*Activity:* Where the records below show a line containing "ig keukenblok in", start copying; end with the line containing "oset en een fonteintje.", and copy it too.

*Extracted information:*
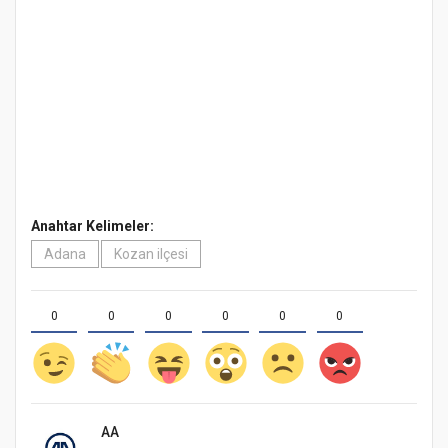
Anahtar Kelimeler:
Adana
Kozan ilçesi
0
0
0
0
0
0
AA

...

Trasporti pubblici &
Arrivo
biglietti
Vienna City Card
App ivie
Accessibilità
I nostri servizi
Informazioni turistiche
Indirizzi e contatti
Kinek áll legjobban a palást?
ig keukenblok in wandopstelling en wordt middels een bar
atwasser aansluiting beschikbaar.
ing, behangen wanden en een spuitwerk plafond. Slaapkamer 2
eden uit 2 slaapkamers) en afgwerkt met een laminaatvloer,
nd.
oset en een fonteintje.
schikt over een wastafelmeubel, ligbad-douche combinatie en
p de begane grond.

---

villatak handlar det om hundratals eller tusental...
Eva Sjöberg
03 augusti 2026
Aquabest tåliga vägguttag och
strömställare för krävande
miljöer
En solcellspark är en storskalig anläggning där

*Solution to this problem:*
ig keukenblok in wandopstelling en wordt middels een bar
atwasser aansluiting beschikbaar.
ing, behangen wanden en een spuitwerk plafond. Slaapkamer 2
eden uit 2 slaapkamers) en afgwerkt met een laminaatvloer,
nd.
oset en een fonteintje.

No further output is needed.